Enunciado A: Conforme o texto sobre o art. 28 do CPP, o que se configura quando o agente efetua disparo de arma de fogo e, por acidente, fere alguém?
Enunciado B: Reproduza fielmente, no texto sobre o art. 28 do CPP, todo o trecho que vai de "1. O delito" até "formal de crimes.".
Enunciado C: Dê prosseguimento ao texto sobre o art. 28 do CPP a partir do ponto em que ele se encerra.

Trecho citado:
Código de Processo Penal, art. 28

 

 

Protocolado n.º 84.483/09

Autos n.º 383/09 – MM. Juízo do Juizado Especial da Comarca de Santos

Autor do fato: (...)

Assunto: negativa de oferecimento de denúncia no âmbito do Juízo Comum

 

 

EMENTA: CPP, ART. 28. TRANSAÇÃO PENAL. DESCABIMENTO. DISPARO DE ARMA DE FOGO (LEI N. 10.826/03, ART. 15) E LESÃO CORPORAL DOLOSA LEVE (CP, ART. 129, CAPUT). INEXISTÊNCIA DE CONSUNÇÃO. REMESSA AO JUÍZO COMUM PARA O OFERECIMENTO DE DENÚNCIA.

1. O delito de disparo de arma de fogo é expressamente subsidiário, haja vista a ressalva contida na parte final do art. 15, caput, da Lei n. 10.826/03 (“desde que essa conduta não tenha como finalidade a prática de outro crime”).

2. A norma deve ser interpretada sistemática e teleologicamente, o que significa dizer que a infração especial somente desaparece quando o sujeito tencionava cometer outro delito mais grave.

3. Se o agente efetua disparo de arma de fogo e, por acidente, fere alguém, há concurso formal de crimes.

4. Os autos reúnem prova da materialidade e indícios de autoria, demandando, desta feita, o oferecimento de denúncia pelo promotor natural, perante o órgão competente.

Solução: remessa ao Juízo Comum para ajuizar a ação penal.

 

 

 

Cuida-se de procedimento investigatório instaurado para apurar suposta infração de menor potencial ofensivo.

Ao término das diligências policiais, houve manifestações dos Membros do Ministério Público oficiantes colidentes, no sentido de ter ocorrido crime de competência do Juízo Comum (fls. 80/82). Ocorre que nenhum deles postulou a remessa do feito ao órgão competente.

O MM. Juiz, então, acolhendo requerimento formulado pelo advogado do ofendido, aplicou por analogia o art. 28 do CPP, remetendo os autos a esta Procuradoria Geral de Justiça, com o escopo de analisar o enquadramento legal dos fatos e, como consequência, o cabimento de eventual denúncia na esfera da Vara Criminal (fls. 86/87).

É o relatório.

De acordo com os elementos coligidos, no dia 16 de fevereiro de 2009, por volta das 18 horas e 30 minutos, na Rua Carlos Gomes, altura do n. 240, na Comarca de Santos, (...) encontrava-se no interior de seu veículo automotor, juntamente com sua esposa (...), quando houve uma colisão com o automóvel conduzido por (...) (acompanhado de sua mulher, (...)).

Material fornecido:
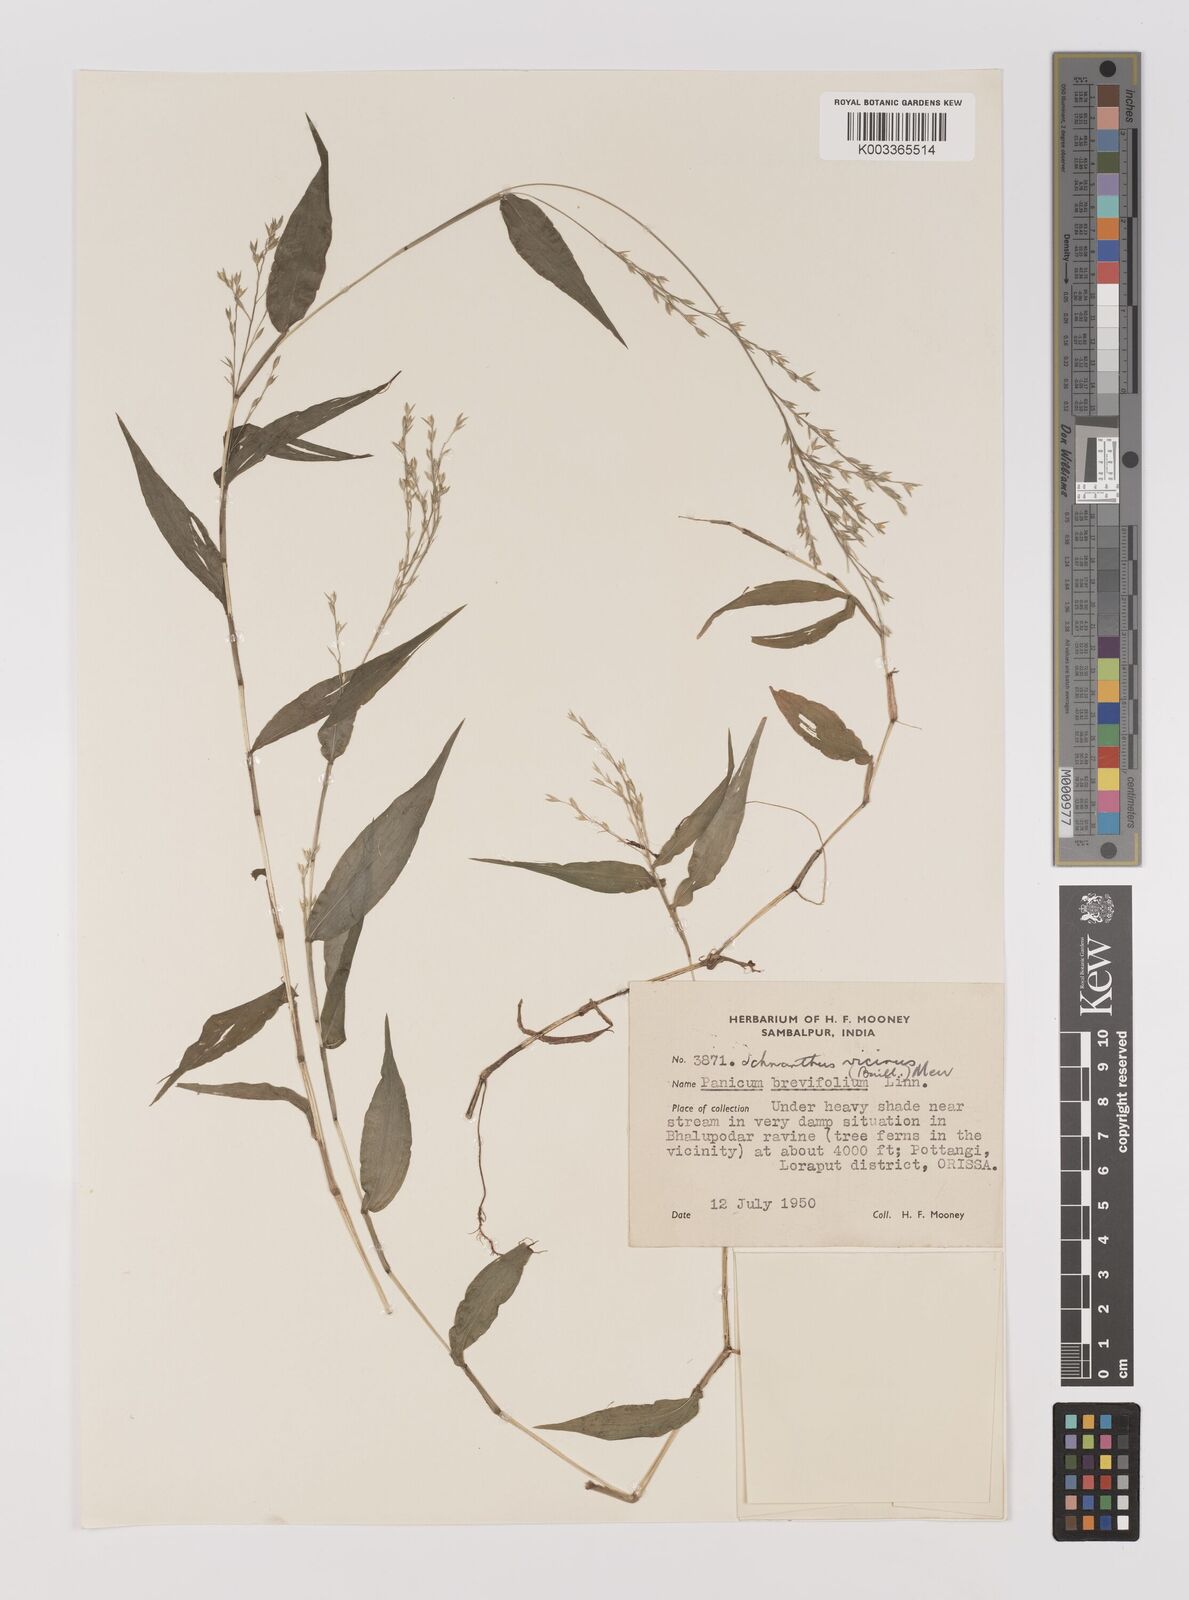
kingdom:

Resposta redigida A: Configura-se concurso formal de crimes.

Resposta redigida B:
1. O delito de disparo de arma de fogo é expressamente subsidiário, haja vista a ressalva contida na parte final do art. 15, caput, da Lei n. 10.826/03 (“desde que essa conduta não tenha como finalidade a prática de outro crime”).

2. A norma deve ser interpretada sistemática e teleologicamente, o que significa dizer que a infração especial somente desaparece quando o sujeito tencionava cometer outro delito mais grave.

3. Se o agente efetua disparo de arma de fogo e, por acidente, fere alguém, há concurso formal de crimes.

Resposta redigida C:
Logo em seguida ao abalroamento, do qual somente resultou pequenos danos materiais, iniciou-se discussão verbal entre os envolvidos.

Encerrado o entreveiro, (...) deixou o local com sua esposa e (...), por motivos de somenos importância, efetuou um disparo em direção ao veículo. O projétil, todavia, por erro na execução, atingiu acidentalmente (...), causando-lhe as lesões leves descritas no laudo de exame de corpo de delito de fls. 31.

Eis a síntese dos fatos.

Cumpre destacar, de início, que não há falar-se na hipótese em crime doloso contra a vida, como pretendeu o d. advogado da vítima.

O homicídio tentado requer, como é cediço, que o comportamento do agente seja direcionado à ocisão da vida alheia. Não é o que se vê nos autos. Fosse essa a intenção de (...), não teria se limitado a efetuar um único disparo. Além disso, poderia ter deflagrado tiros durante a discussão verbal, quando o sujeito passivo se encontrava a poucos metros de distância. Não houve, portanto, animus necandi.

Deve-se analisar, então, se os fatos devem ser enquadrados como lesão corporal dolosa leve, com erro na execução (CP, art. 129, caput, c.c. art. 73, 1ª parte), ou disparo de arma de fogo (Lei n. 10.826/03, art. 15).

De acordo com a Lei n. 10.826/2003 (Estatuto do Desarmamento), pune-se com reclusão, de dois a quatro anos, e multa, o ato de “disparar arma de fogo ou acionar munição em lugar habitado ou em suas adjacências, em via pública ou em direção a ela, desde que essa conduta não tenha como finalidade a prática de outro crime”.

A ressalva contida no final da disposição não pode ser interpretada de modo exclusivamente literal.

Toda atividade exegética inicia-se com a leitura do texto, isto é, com a interpretação gramatical; mas nela não se esgota. O verdadeiro sentido e alcance da disposição há de ser aferido por meio dos métodos sistemático e teleológico.

Por esse motivo, o delito previsto na Lei Especial somente não terá lugar quando o agente tiver a finalidade de praticar outro crime mais grave.

Nem poderia ser diferente.

Se o sujeito efetua disparo de arma de fogo em via pública ou em direção a ela (caso dos autos), só por isso fica sujeito a uma pena de dois a quatro anos de reclusão, além da multa. A severidade punitiva justifica-se pelo perigo decorrente do ato praticado. Se o agente tencionava, além do periculum, a lesão a bem jurídico alheio, há concurso (formal) de crimes e não delito único.

Não fosse assim, um crime de lesão corporal leve ou, pior, de lesão culposa, absorveria um fato mais grave.

O princípio da consunção ou absorção não admite que o delito meio seja absorvido pelo delito fim quando aquele é mais grave que este.

Conclui-se, do exposto, que subsiste o disparo de arma de fogo enquanto infração autônoma, sem prejuízo da lesão corporal dolosa leve.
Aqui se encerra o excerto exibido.